• SHORT EXERCISE:
Please turn the material below into a numbered list with one line per item, skipping blank lines and leaving the pictures out.
— start of EXTRACTED MATERIAL —
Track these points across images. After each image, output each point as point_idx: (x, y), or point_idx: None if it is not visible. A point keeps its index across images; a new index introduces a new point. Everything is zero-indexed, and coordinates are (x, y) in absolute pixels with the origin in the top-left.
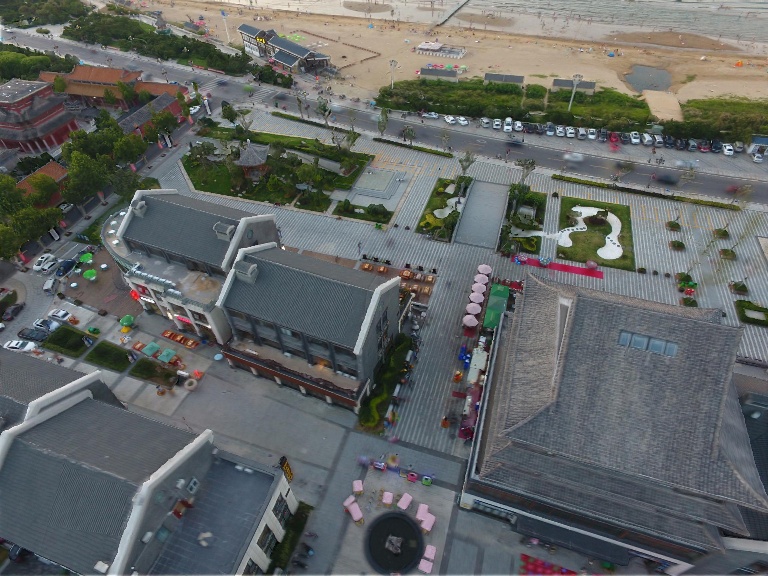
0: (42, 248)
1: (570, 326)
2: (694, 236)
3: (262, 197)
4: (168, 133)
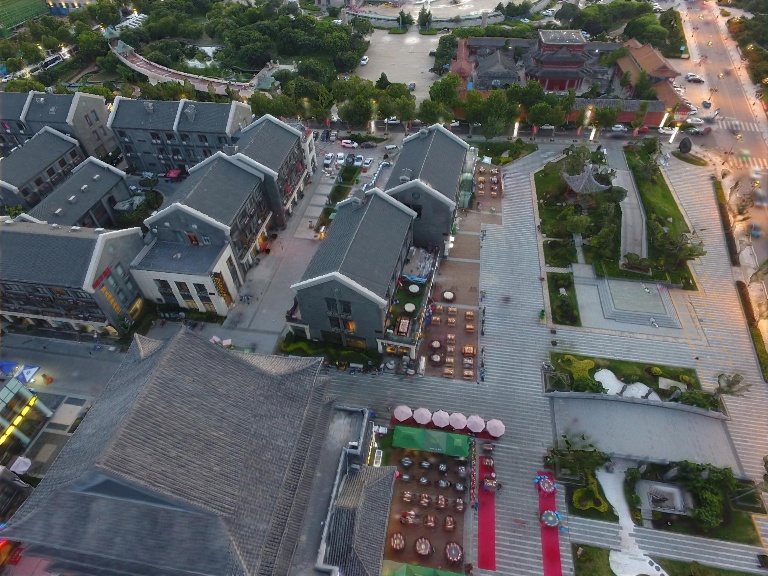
0: None
1: None
2: None
3: (546, 215)
4: (595, 127)
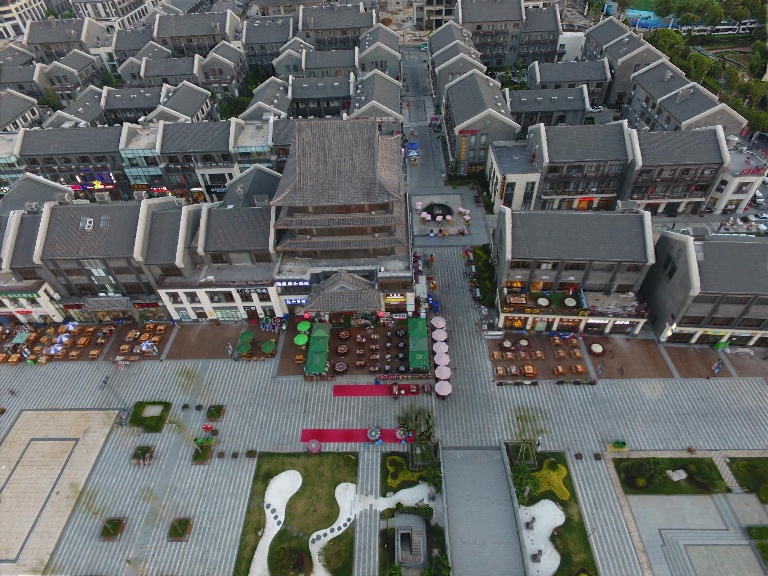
0: None
1: None
2: (139, 570)
3: None
4: None
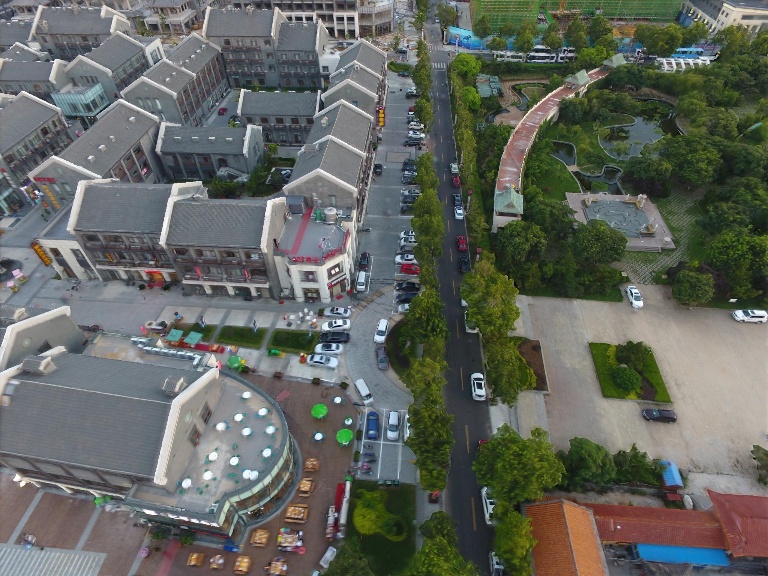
0: None
1: None
2: None
3: None
4: None
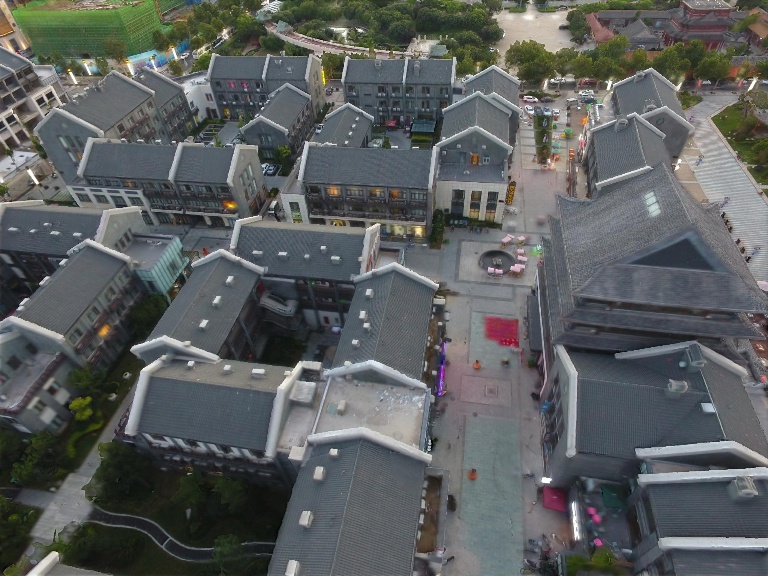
0: (596, 88)
1: None
2: None
3: (739, 148)
4: (757, 78)
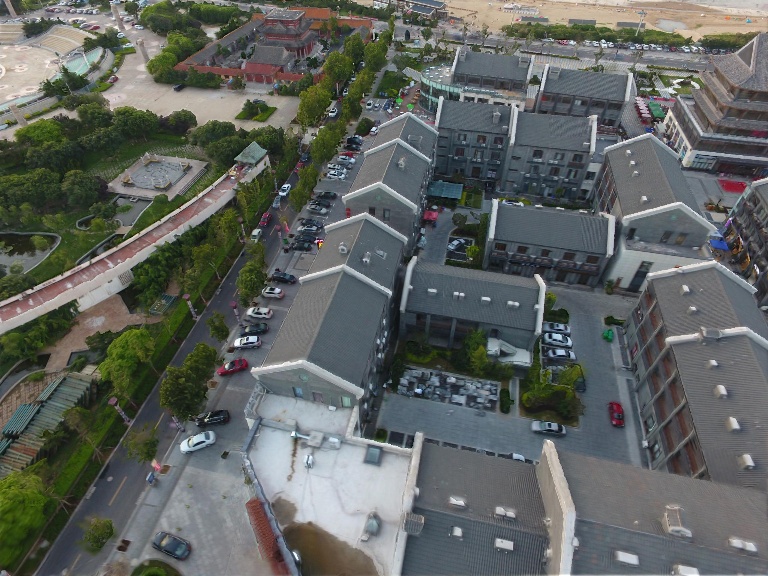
0: None
1: (758, 45)
2: None
3: None
4: (389, 45)
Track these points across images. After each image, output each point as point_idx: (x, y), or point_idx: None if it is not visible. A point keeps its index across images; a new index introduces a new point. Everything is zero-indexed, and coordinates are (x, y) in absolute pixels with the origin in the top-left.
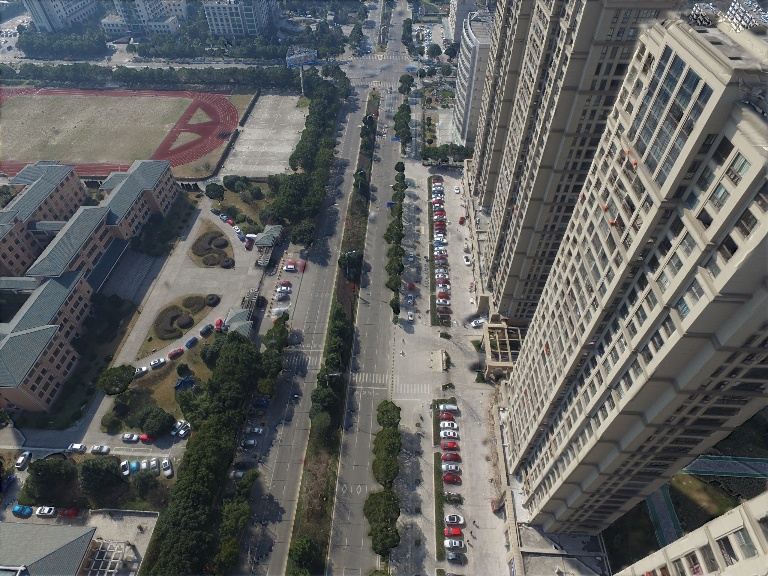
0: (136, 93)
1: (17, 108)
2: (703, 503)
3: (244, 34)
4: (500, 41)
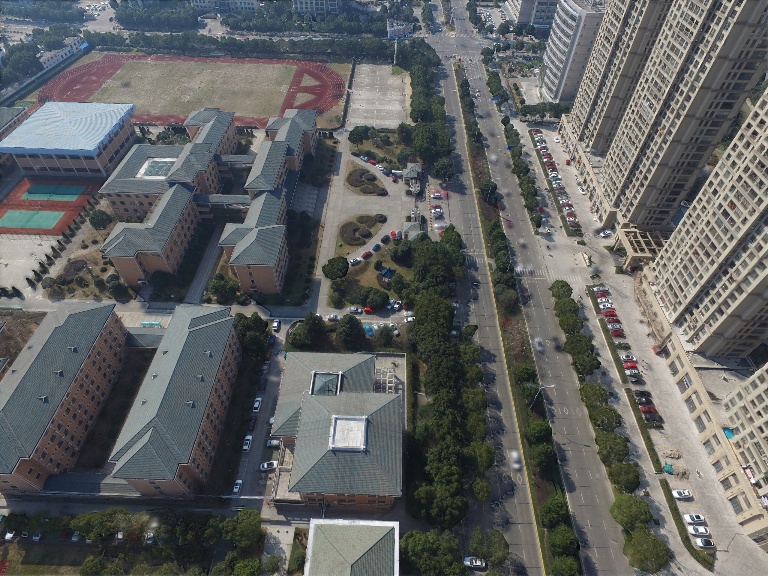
0: (242, 60)
1: (138, 71)
2: None
3: (325, 12)
4: (629, 4)
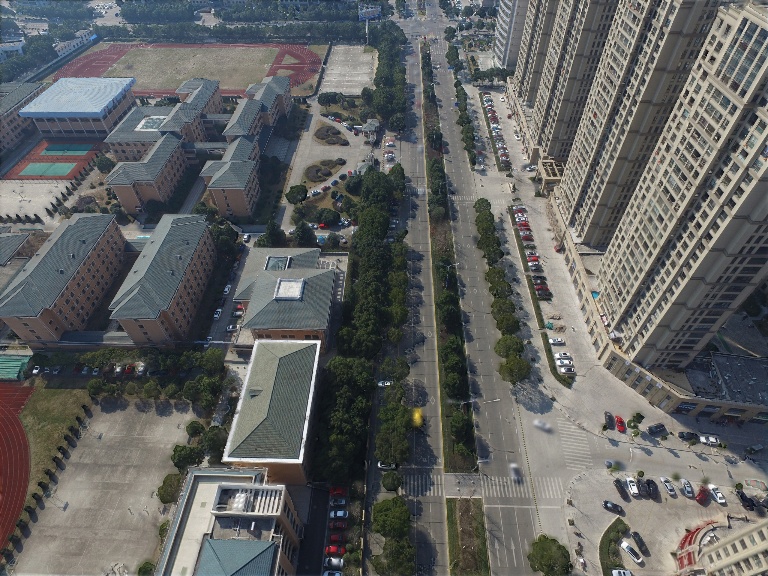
0: (231, 45)
1: (140, 56)
2: None
3: (308, 3)
4: None
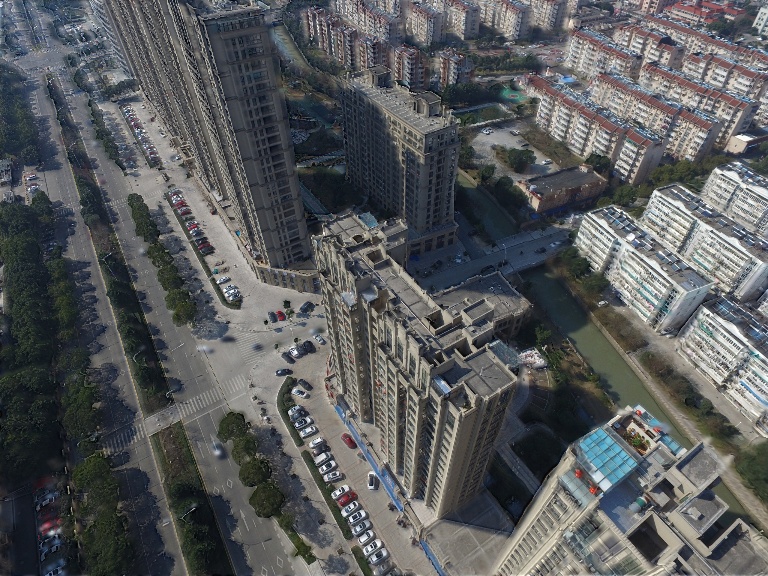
— end of EXTRACTED MATERIAL —
• OUTPUT FOR THIS EXERCISE:
1. Track these points across images. After each image, output each point as point_idx: (x, y), or point_idx: None if it is not visible. A point keeps its index across images; a new index introduces a new point. Everything is zero-indexed, and coordinates are (x, y) in absolute pixels with the origin in the top-left.
2. 0: (42, 248)
3. 1: (570, 326)
4. 2: (694, 236)
5. 3: (262, 197)
6. 4: (168, 133)
7. 0: None
8. 1: None
9. 2: None
10. 3: (546, 215)
11. 4: (595, 127)
12. 0: None
13. 1: None
14. 2: (139, 570)
15. 3: None
16. 4: None
17. 0: None
18. 1: None
19. 2: None
20. 3: None
21. 4: None
22. 0: (596, 88)
23. 1: None
24. 2: None
25. 3: (739, 148)
26. 4: (757, 78)
27. 0: None
28. 1: (758, 45)
29. 2: None
30. 3: None
31. 4: (389, 45)
32. Track these points across images. After each image, output each point as point_idx: (x, y), or point_idx: None if it is not visible. A point keeps its index across images; a new index introduces a new point. Everything is zero-indexed, and coordinates are (x, y) in absolute pixels with the origin in the top-left.
33. 0: (136, 93)
34. 1: (17, 108)
35. 2: (703, 503)
36. 3: (244, 34)
37. 4: (500, 41)
38. 0: (242, 60)
39. 1: (138, 71)
40. 2: None
41. 3: (325, 12)
42. 4: (629, 4)
43. 0: (231, 45)
44. 1: (140, 56)
45. 2: None
46. 3: (308, 3)
47. 4: None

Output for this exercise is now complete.